Getting the Data Out of Complex Storage Systems

Grid pros have popularized the expression that “access to the data is as important as access to the compute resources,” and sometimes in enterprises, the challenge with data access (beyond the size of the data sets) is the complexity of the protocols associated with the storage systems.

A great deal has been accomplished within e-Science grids to overcome the incompatible protocols for data storage; most notably the GridFTP standard. Implementations of GridFTP are built upon the existing file transfer protocol of the early Internet days, which make it easier to pull data out of any file or storage system that uses a flat or hierarchical naming scheme, connected to a TCP/IP network (which applies to the majority of enterprise storage systems in heavy use today).

End-to-End Data Coordination

The reality of being a large IT organization today means having an environment that includes multiple data centers, each a distinct IT island. While each datacenter may be well-managed as far as compute power goes — and there's no need for better utilization (they're happy to just buy more commodity boxes) — they're faced with this “Wild West” in terms of managing the data between those different islands. There are common scenarios where enterprises have a distributed organization with large data sharing and distribution needs — anywhere from replicating data between data centers and clusters, to better flow management, to improving collaboration among a distributed team, and better analysis.

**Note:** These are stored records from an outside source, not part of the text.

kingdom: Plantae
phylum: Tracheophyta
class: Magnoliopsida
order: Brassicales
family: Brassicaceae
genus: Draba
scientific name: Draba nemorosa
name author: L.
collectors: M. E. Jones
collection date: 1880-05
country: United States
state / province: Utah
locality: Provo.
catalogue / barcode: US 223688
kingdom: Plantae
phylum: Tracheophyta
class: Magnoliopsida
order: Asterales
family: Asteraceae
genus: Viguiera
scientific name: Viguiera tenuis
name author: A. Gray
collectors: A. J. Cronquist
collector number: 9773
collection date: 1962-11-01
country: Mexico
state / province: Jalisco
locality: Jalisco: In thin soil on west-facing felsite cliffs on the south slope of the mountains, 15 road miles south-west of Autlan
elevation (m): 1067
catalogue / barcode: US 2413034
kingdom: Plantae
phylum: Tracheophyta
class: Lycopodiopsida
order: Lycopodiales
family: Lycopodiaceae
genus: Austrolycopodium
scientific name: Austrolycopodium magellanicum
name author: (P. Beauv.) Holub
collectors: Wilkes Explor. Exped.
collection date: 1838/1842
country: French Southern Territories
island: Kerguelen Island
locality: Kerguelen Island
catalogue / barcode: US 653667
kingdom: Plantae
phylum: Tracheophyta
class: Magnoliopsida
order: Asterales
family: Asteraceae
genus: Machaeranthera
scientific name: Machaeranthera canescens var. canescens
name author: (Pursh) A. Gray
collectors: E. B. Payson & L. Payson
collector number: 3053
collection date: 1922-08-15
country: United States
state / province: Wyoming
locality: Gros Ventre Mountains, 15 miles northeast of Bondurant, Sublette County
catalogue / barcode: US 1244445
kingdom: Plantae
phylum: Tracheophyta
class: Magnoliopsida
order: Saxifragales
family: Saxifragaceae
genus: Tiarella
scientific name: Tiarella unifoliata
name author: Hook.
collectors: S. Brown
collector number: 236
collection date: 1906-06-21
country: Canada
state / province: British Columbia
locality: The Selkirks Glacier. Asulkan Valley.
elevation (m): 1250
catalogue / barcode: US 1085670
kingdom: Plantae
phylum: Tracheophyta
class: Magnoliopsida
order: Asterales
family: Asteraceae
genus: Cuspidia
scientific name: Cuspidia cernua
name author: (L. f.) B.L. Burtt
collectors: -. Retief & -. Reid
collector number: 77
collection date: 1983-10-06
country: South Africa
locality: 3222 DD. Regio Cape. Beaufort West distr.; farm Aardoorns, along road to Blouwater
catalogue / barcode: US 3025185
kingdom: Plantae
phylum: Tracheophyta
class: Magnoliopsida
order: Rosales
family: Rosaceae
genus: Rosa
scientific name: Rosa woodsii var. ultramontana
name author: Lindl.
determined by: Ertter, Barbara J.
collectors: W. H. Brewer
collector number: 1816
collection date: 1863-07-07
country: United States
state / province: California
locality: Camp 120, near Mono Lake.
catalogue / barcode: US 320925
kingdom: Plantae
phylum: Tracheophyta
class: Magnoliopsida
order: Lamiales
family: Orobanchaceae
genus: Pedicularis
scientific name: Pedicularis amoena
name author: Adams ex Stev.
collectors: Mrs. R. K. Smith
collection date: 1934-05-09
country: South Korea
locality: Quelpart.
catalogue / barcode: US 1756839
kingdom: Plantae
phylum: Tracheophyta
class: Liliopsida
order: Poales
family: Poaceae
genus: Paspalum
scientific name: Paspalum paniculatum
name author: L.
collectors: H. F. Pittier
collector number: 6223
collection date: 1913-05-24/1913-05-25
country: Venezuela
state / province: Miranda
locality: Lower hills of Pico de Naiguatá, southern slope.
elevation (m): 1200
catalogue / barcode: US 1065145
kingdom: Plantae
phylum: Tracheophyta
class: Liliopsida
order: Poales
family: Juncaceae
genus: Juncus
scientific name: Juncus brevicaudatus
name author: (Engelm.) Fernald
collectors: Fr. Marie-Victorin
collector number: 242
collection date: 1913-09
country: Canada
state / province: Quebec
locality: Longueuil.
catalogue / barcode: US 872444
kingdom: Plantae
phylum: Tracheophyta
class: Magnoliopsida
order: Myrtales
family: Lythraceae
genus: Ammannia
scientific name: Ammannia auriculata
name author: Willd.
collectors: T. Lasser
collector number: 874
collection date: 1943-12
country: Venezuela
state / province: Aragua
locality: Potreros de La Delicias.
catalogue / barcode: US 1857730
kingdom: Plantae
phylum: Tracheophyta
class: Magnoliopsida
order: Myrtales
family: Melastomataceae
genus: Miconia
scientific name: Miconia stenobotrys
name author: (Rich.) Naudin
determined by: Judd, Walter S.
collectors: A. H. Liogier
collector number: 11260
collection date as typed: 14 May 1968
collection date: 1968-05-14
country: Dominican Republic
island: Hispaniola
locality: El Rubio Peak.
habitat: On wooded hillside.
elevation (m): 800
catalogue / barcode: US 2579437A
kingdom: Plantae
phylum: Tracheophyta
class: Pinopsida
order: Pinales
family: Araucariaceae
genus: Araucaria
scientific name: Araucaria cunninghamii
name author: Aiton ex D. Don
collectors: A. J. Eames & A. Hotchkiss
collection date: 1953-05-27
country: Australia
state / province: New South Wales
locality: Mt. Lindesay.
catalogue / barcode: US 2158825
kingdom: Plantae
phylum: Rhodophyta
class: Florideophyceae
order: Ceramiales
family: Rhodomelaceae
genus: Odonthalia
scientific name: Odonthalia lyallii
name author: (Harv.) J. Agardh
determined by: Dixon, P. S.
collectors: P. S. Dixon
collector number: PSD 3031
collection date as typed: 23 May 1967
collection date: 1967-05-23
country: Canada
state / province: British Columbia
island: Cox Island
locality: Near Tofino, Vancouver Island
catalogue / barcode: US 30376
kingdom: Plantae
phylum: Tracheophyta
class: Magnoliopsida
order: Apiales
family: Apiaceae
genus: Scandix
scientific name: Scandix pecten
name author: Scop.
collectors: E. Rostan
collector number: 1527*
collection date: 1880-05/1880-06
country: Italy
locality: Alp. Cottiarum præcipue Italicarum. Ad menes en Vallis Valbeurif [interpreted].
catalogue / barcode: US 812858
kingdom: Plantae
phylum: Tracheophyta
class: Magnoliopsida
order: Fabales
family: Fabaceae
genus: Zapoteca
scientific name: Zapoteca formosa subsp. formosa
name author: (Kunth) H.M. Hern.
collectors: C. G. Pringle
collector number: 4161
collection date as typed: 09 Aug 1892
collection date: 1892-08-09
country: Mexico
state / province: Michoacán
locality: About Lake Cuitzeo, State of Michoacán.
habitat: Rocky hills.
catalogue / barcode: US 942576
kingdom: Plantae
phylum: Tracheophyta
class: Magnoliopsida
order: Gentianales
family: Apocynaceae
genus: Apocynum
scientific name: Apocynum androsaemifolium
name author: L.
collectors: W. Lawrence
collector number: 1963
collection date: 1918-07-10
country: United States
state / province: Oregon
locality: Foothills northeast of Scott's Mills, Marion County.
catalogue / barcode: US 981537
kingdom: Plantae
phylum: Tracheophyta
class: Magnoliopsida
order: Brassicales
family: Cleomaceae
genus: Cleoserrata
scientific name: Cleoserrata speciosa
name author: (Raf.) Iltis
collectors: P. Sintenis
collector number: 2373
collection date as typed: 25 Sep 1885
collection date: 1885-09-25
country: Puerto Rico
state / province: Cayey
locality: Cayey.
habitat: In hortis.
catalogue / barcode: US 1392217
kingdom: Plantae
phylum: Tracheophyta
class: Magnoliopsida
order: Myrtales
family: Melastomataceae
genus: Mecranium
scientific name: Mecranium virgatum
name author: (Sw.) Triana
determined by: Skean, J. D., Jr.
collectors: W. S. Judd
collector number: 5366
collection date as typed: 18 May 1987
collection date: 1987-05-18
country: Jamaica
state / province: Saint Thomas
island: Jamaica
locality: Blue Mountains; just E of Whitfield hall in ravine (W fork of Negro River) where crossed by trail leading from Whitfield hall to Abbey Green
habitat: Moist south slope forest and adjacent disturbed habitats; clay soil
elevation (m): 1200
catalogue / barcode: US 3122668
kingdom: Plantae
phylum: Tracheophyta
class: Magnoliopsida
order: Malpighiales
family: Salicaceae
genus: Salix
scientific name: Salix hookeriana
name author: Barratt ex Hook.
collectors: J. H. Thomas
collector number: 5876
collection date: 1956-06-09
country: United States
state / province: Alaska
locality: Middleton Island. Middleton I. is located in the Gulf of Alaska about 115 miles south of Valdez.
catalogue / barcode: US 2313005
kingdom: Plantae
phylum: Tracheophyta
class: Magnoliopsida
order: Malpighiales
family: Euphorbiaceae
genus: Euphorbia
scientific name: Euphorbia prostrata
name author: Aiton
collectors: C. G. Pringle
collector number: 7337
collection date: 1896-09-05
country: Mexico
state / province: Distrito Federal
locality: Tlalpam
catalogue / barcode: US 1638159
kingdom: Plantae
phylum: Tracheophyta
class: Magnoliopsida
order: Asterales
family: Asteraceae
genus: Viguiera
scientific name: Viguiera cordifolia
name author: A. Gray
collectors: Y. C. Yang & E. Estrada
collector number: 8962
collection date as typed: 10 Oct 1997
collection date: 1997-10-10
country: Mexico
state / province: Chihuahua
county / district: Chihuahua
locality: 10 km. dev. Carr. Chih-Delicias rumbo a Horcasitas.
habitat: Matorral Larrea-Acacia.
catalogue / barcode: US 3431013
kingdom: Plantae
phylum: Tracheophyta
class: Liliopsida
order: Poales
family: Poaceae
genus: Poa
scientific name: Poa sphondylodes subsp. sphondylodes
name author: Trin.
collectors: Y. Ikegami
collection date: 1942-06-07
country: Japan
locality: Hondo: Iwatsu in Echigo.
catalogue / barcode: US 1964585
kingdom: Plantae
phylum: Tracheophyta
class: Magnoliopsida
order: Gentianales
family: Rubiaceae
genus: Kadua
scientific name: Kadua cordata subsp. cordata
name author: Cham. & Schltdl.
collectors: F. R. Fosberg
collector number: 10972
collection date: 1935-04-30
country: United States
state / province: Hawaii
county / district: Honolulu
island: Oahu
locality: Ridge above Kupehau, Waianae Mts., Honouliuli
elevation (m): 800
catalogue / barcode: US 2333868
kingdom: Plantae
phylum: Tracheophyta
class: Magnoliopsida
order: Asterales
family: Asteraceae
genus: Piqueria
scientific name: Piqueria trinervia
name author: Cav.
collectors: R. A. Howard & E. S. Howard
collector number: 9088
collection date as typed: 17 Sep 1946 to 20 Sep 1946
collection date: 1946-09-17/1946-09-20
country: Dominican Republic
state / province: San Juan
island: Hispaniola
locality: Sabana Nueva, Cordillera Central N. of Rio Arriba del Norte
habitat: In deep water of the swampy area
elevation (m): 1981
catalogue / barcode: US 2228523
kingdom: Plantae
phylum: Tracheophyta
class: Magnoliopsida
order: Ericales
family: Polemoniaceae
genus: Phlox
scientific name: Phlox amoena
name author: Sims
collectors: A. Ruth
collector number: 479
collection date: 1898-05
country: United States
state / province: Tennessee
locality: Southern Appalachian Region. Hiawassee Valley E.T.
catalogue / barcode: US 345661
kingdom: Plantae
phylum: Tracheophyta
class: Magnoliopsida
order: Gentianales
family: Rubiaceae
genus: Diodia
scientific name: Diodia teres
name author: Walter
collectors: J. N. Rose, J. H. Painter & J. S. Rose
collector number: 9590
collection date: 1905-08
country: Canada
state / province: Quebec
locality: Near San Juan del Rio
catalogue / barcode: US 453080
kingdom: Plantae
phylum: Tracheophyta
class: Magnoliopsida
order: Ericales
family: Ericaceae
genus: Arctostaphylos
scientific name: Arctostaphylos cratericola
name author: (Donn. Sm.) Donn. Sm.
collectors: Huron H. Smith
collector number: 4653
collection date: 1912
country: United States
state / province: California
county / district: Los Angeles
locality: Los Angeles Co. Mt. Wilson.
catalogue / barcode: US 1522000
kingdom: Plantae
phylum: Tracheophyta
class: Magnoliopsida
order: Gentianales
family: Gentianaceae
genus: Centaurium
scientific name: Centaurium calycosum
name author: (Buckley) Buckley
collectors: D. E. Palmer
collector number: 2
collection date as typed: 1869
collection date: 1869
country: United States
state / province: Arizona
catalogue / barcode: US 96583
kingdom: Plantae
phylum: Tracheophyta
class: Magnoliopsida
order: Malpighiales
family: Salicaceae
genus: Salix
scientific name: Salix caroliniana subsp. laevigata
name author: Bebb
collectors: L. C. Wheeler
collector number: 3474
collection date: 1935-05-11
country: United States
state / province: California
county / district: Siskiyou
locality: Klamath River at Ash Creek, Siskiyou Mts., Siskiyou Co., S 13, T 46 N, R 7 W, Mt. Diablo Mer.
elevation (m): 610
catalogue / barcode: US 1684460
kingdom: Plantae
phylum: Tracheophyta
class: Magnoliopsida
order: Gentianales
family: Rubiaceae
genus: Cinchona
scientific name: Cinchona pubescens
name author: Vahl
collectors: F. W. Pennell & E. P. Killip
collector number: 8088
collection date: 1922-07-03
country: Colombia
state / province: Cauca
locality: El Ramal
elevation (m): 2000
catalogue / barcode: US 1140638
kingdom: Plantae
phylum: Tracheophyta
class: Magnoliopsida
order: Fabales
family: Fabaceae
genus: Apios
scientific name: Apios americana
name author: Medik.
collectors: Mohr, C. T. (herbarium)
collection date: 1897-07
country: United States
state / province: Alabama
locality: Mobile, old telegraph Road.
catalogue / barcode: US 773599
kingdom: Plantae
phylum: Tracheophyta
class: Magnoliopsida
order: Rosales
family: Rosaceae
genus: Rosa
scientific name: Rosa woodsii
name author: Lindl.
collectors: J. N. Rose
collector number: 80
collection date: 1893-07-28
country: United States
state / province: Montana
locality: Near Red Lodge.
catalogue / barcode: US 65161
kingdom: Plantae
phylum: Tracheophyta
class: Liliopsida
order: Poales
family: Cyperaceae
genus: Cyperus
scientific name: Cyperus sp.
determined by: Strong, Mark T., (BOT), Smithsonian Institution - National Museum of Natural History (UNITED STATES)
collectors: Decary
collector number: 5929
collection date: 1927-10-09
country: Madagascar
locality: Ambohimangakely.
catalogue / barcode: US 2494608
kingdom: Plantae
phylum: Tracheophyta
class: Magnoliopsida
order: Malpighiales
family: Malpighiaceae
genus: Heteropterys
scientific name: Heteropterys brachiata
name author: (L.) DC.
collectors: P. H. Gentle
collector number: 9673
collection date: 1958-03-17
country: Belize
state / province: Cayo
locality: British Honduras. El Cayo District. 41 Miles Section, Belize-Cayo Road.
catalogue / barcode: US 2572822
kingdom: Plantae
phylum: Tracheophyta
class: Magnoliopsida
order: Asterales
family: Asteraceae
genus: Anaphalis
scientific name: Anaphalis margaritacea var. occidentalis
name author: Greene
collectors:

Grid allows these enterprises to tie these multiple IT islands together, without ripping out and replacing existing infrastructure. If a company has a group of users in the United States with one large set of data, and another group in Japan with other large sets of data, it often is not practical to move the data … but it is possible to run jobs against that data remotely instead.

This is where Grid thrives. Organizations are no longer pressured to either move the compute or move the data. By knitting together distinct IT islands for computation, as well as the data, with security that overlays on existing, often hairy security environments, organizations can begin to tame the Wild West and leave a rip-and-replace mentality behind.

Understanding the Similarities Between Science and Enterprise Data

For many applications, the data environment in enterprises is increasingly similar in nature to that encountered in e-Science and research grids today.

As Grid pioneer Carl Kesselman says, “Scientific data tends to be reasonably large in size and tends to be images, numeric data or experimental data. There are many enterprise-level data and data mining types of activities that have those characteristics. For example, we're looking at large-scale data mining in inventory management and decision support types of data operations which, at the end of the day, is no different from the data environment in a company like Acxiom.”

A distinguishing feature of science data is that it may be represented using a mixture of technologies, with the data itself being file-based and the supporting metadata being stored in a relational database — but in the end it is all structured data. The notion that enterprise data is inherently different from science data is a misconception, which results because people equate “file-based” data to “unstructured” data. As the volume of data managed by enterprise applications increases, we will see more instances of this type of 'hybrid' data set where Grid data management technologies excel.